Sample Compatibility & Compliance
The JX-1G accepts native human serum and whole blood (EDTA/K2-anticoagulated) without pre-extraction or enrichment steps. It has been validated for direct analysis of cerebrospinal fluid (CSF)-equivalent matrices including aqueous humor, vitreous humor, and tear fluid following ≥100× dilution. All assay protocols comply with ISO 13485:2016 requirements for in vitro diagnostic device manufacturing and support GLP-compliant data integrity workflows. While not FDA 510(k)-cleared, the system meets analytical performance criteria outlined in CLSI EP17-A2 for limit-of-detection verification and CLSI EP05-A3 for precision evaluation. Traceability to NIST-traceable reference materials (e.g., NIST SRM 2928 for IL-6) is supported via optional calibration kit integration.
Software & Data Management
The JX-1G operates via Bo-Semitech’s QuantLink™ v3.2 software suite, which provides audit-trail-enabled instrument control, real-time image acquisition, automated spot detection, and Poisson-corrected concentration calculation. Raw TIFF stacks and processed CSV reports are stored with SHA-256 hash signatures and timestamped metadata. The software supports 21 CFR Part 11-compliant user role management (admin/operator/auditor), electronic signature capture, and secure export to LIMS via HL7 v2.5 or ASTM E1384 interfaces. Batch processing allows concurrent analysis of up to 96 samples with auto-generated QC dashboards including well occupancy heatmaps and inter-channel cross-reactivity matrices.
Applications
- Pre-symptomatic Alzheimer’s disease monitoring: Quantification of Aβ42, p-Tau217, and NfL in serum at concentrations as low as 1.2 fg/mL—enabling detection up to 16 years before clinical onset.

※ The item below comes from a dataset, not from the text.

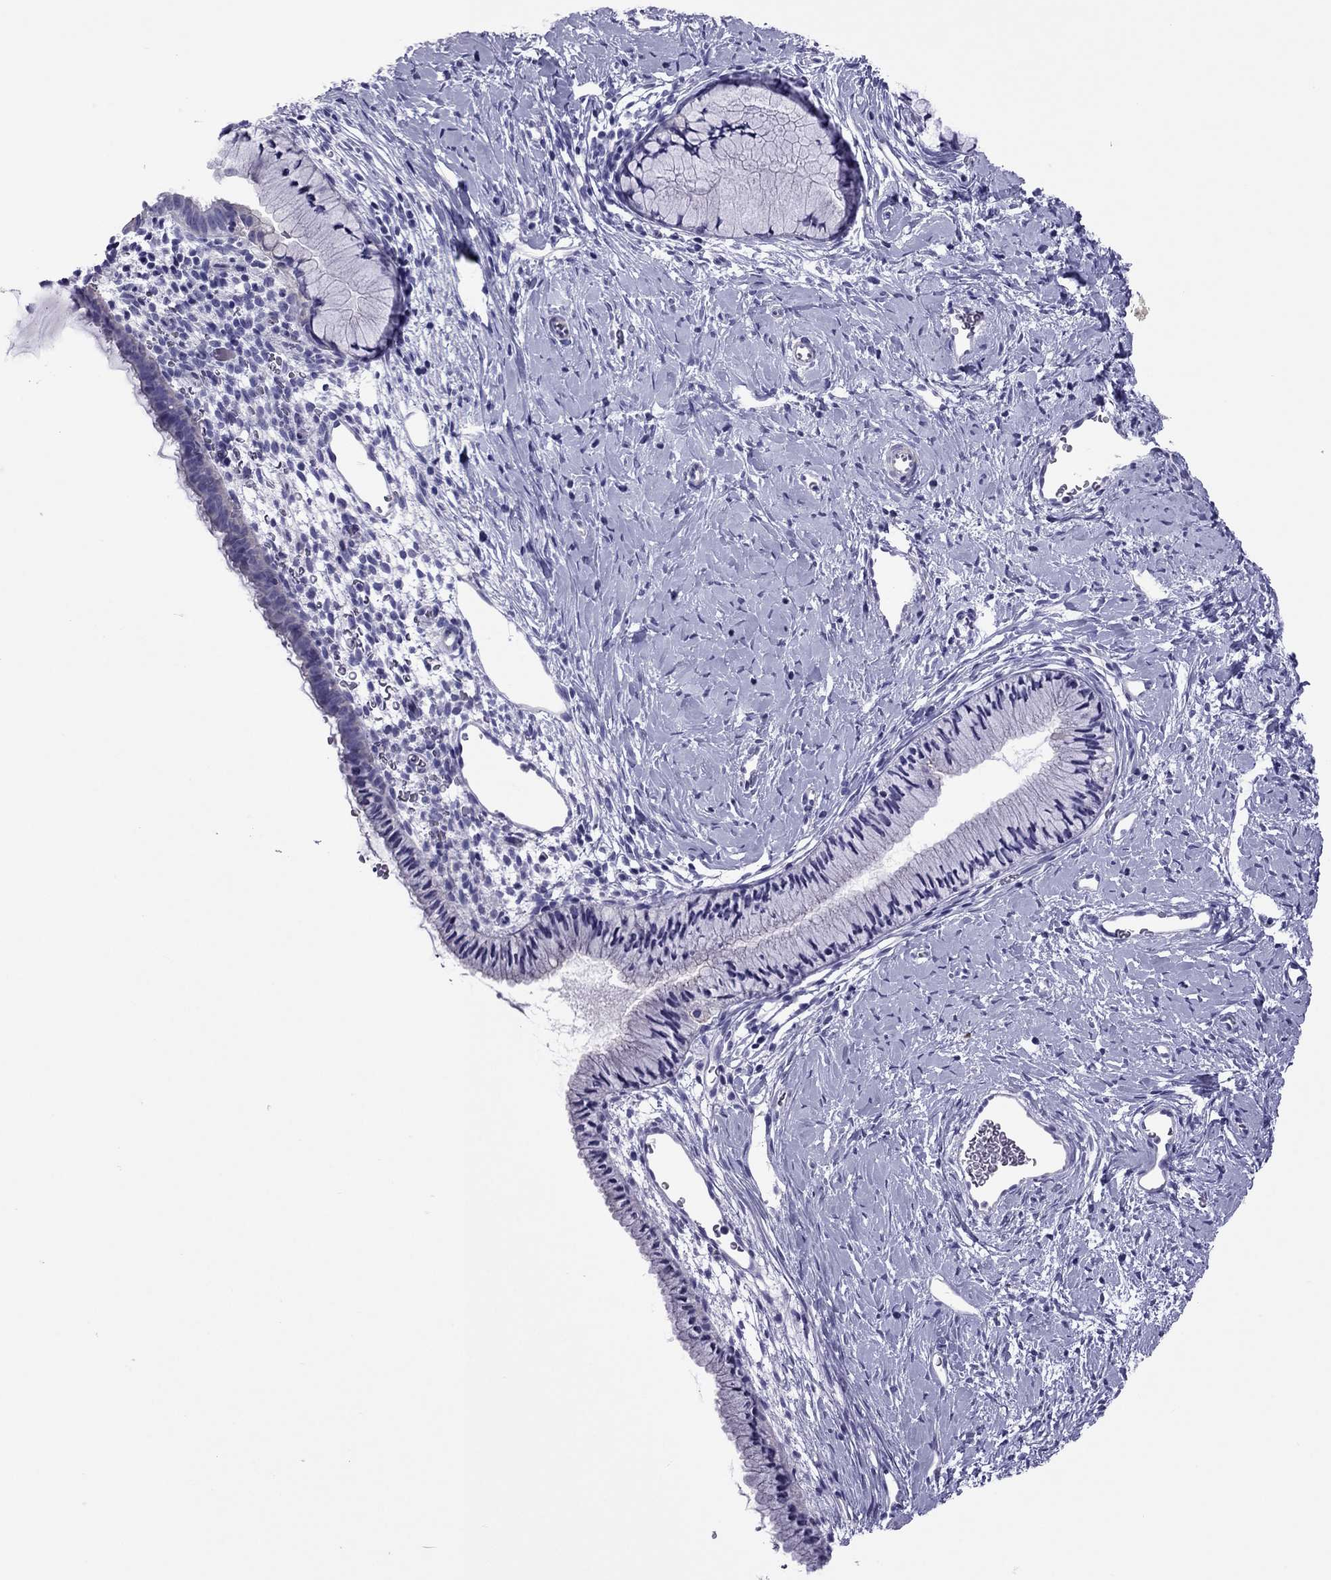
{"staining": {"intensity": "negative", "quantity": "none", "location": "none"}, "tissue": "cervix", "cell_type": "Glandular cells", "image_type": "normal", "snomed": [{"axis": "morphology", "description": "Normal tissue, NOS"}, {"axis": "topography", "description": "Cervix"}], "caption": "Immunohistochemistry image of benign cervix: human cervix stained with DAB displays no significant protein positivity in glandular cells. (DAB (3,3'-diaminobenzidine) immunohistochemistry (IHC), high magnification).", "gene": "MYL11", "patient": {"sex": "female", "age": 40}}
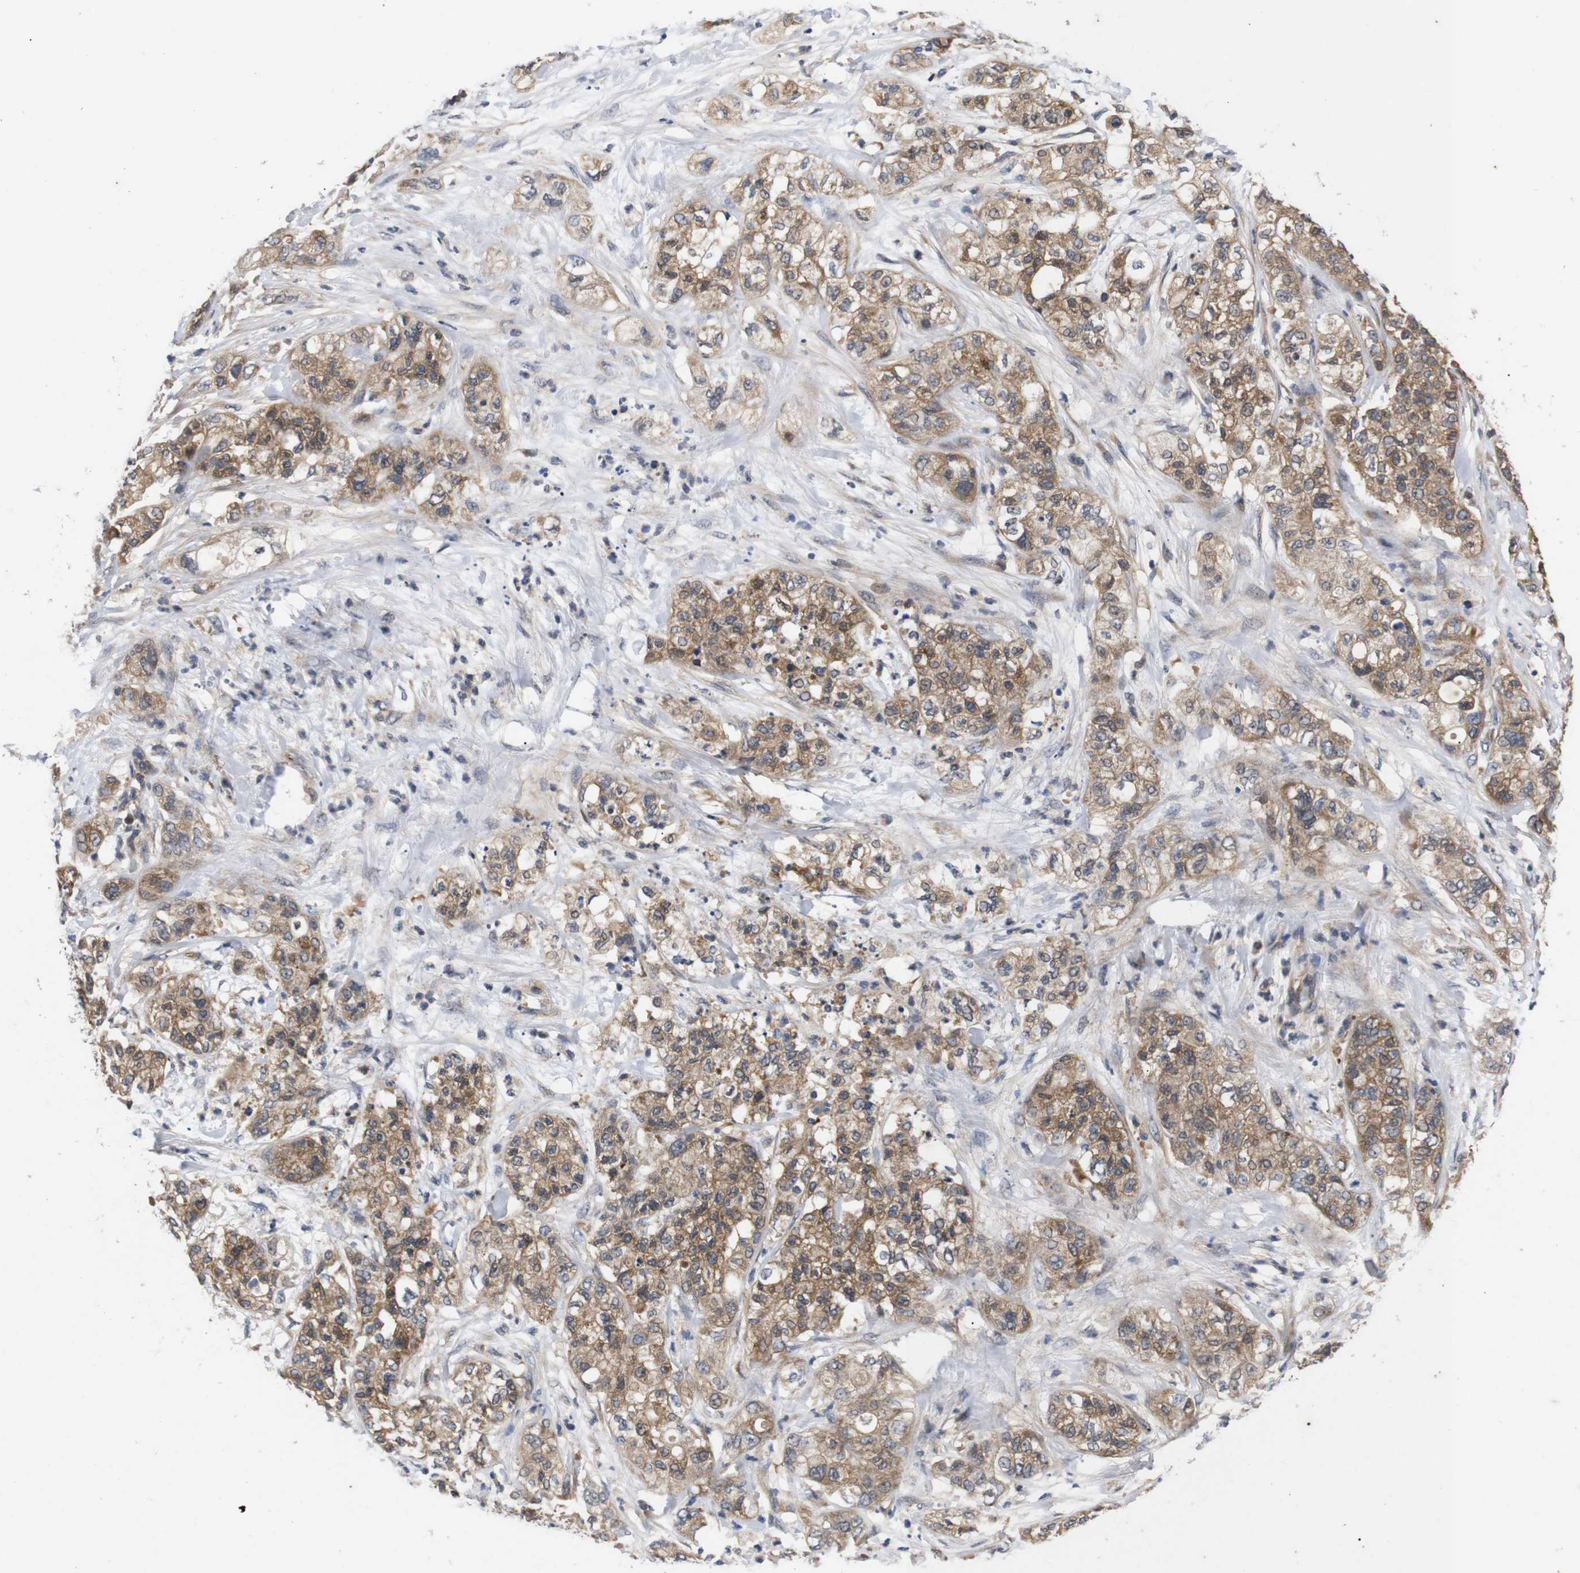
{"staining": {"intensity": "moderate", "quantity": ">75%", "location": "cytoplasmic/membranous"}, "tissue": "pancreatic cancer", "cell_type": "Tumor cells", "image_type": "cancer", "snomed": [{"axis": "morphology", "description": "Adenocarcinoma, NOS"}, {"axis": "topography", "description": "Pancreas"}], "caption": "Immunohistochemical staining of human pancreatic cancer demonstrates medium levels of moderate cytoplasmic/membranous protein staining in about >75% of tumor cells.", "gene": "RIPK1", "patient": {"sex": "female", "age": 78}}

- Early active tuberculosis diagnosis: Simultaneous measurement of IL-6, IL-8, IL-18, and VEGF in peripheral blood to distinguish latent from active TB infection with 94.3% sensitivity (n=127, multicenter validation cohort).
- Cardiac injury assessment: High-sensitivity troponin I (hs-cTnI) detection in emergency department triage settings with total imprecision <8.2% CV at 1.8 ng/L.
- Ocular inflammation profiling: Measurement of TNF-α and MCP-1 in undiluted aqueous humor aspirates (<5 µL volume) from uveitis patients.
FAQ
What regulatory certifications does the JX-1G hold?
The system is CE-marked under IVDD 98/79/EC and complies with ISO 13485:2016. It is not FDA-cleared; users must validate assays per local regulatory requirements.
Can the JX-1G be integrated into existing laboratory informatics systems?
Yes—it supports ASTM E1384, HL7 v2.5, and CSV/JSON export with configurable metadata fields for seamless LIMS or EMR ingestion.
Is training and application support provided internationally?
Bo-Semitech offers remote installation qualification (IQ), operational qualification (OQ), and assay transfer support through certified Field Application Scientists across APAC, EMEA, and North America.
How is calibration traceability ensured?
Primary calibration curves are generated using NIST-traceable recombinant standards; secondary lots are verified against master curves with quarterly stability monitoring.
Does the system require special environmental conditions?
Operational ambient range: 15–30°C, 30–70% RH non-condensing. No dedicated vibration isolation or darkroom required—integrated optical shielding ensures stable performance in standard lab lighting.